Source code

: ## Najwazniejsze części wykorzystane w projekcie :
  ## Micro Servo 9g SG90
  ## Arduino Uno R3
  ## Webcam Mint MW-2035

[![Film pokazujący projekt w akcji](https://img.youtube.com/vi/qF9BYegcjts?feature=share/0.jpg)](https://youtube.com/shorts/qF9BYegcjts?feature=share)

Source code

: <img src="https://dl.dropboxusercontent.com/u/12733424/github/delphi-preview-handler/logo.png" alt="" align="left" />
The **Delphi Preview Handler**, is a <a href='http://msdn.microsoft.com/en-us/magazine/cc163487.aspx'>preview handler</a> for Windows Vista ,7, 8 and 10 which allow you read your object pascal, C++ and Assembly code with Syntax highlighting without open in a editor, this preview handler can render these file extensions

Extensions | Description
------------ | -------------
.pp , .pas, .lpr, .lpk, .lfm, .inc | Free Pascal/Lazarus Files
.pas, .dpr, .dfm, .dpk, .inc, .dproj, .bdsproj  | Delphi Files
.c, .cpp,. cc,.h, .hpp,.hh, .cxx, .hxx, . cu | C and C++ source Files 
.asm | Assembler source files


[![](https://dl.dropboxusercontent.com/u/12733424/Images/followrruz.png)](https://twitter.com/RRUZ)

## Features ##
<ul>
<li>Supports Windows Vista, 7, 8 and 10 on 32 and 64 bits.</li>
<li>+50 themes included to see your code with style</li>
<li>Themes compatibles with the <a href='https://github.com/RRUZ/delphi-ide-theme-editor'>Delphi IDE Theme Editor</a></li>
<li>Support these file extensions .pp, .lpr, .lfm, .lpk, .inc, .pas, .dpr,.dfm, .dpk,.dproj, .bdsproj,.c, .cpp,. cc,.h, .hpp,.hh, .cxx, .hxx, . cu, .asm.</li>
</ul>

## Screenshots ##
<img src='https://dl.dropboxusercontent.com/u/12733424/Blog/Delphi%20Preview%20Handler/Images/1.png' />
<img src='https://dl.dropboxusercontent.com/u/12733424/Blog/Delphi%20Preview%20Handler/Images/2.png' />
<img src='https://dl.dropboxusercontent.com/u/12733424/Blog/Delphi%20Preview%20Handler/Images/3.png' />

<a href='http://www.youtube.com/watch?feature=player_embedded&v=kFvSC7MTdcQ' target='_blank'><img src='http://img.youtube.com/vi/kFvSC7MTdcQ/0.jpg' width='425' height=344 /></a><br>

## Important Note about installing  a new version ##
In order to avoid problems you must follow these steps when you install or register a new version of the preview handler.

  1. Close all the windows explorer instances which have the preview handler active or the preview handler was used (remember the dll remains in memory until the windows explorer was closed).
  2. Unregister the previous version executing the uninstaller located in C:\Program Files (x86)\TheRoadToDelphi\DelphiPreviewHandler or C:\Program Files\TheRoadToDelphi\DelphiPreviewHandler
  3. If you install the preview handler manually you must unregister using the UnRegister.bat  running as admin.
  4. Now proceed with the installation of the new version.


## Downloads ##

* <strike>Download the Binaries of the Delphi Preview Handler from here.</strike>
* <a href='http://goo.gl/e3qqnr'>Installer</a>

--*--

Please reproduce the text of every item above, character for character.

== ANSWER TO THIS PROBLEM ==
Source code

: ## Najwazniejsze części wykorzystane w projekcie :
  ## Micro Servo 9g SG90
  ## Arduino Uno R3
  ## Webcam Mint MW-2035

[![Film pokazujący projekt w akcji](https://img.youtube.com/vi/qF9BYegcjts?feature=share/0.jpg)](https://youtube.com/shorts/qF9BYegcjts?feature=share)

Source code

: <img src="https://dl.dropboxusercontent.com/u/12733424/github/delphi-preview-handler/logo.png" alt="" align="left" />
The **Delphi Preview Handler**, is a <a href='http://msdn.microsoft.com/en-us/magazine/cc163487.aspx'>preview handler</a> for Windows Vista ,7, 8 and 10 which allow you read your object pascal, C++ and Assembly code with Syntax highlighting without open in a editor, this preview handler can render these file extensions

Extensions | Description
------------ | -------------
.pp , .pas, .lpr, .lpk, .lfm, .inc | Free Pascal/Lazarus Files
.pas, .dpr, .dfm, .dpk, .inc, .dproj, .bdsproj  | Delphi Files
.c, .cpp,. cc,.h, .hpp,.hh, .cxx, .hxx, . cu | C and C++ source Files 
.asm | Assembler source files


[![](https://dl.dropboxusercontent.com/u/12733424/Images/followrruz.png)](https://twitter.com/RRUZ)

## Features ##
<ul>
<li>Supports Windows Vista, 7, 8 and 10 on 32 and 64 bits.</li>
<li>+50 themes included to see your code with style</li>
<li>Themes compatibles with the <a href='https://github.com/RRUZ/delphi-ide-theme-editor'>Delphi IDE Theme Editor</a></li>
<li>Support these file extensions .pp, .lpr, .lfm, .lpk, .inc, .pas, .dpr,.dfm, .dpk,.dproj, .bdsproj,.c, .cpp,. cc,.h, .hpp,.hh, .cxx, .hxx, . cu, .asm.</li>
</ul>

## Screenshots ##
<img src='https://dl.dropboxusercontent.com/u/12733424/Blog/Delphi%20Preview%20Handler/Images/1.png' />
<img src='https://dl.dropboxusercontent.com/u/12733424/Blog/Delphi%20Preview%20Handler/Images/2.png' />
<img src='https://dl.dropboxusercontent.com/u/12733424/Blog/Delphi%20Preview%20Handler/Images/3.png' />

<a href='http://www.youtube.com/watch?feature=player_embedded&v=kFvSC7MTdcQ' target='_blank'><img src='http://img.youtube.com/vi/kFvSC7MTdcQ/0.jpg' width='425' height=344 /></a><br>

## Important Note about installing  a new version ##
In order to avoid problems you must follow these steps when you install or register a new version of the preview handler.

  1. Close all the windows explorer instances which have the preview handler active or the preview handler was used (remember the dll remains in memory until the windows explorer was closed).
  2. Unregister the previous version executing the uninstaller located in C:\Program Files (x86)\TheRoadToDelphi\DelphiPreviewHandler or C:\Program Files\TheRoadToDelphi\DelphiPreviewHandler
  3. If you install the preview handler manually you must unregister using the UnRegister.bat  running as admin.
  4. Now proceed with the installation of the new version.


## Downloads ##

* <strike>Download the Binaries of the Delphi Preview Handler from here.</strike>
* <a href='http://goo.gl/e3qqnr'>Installer</a>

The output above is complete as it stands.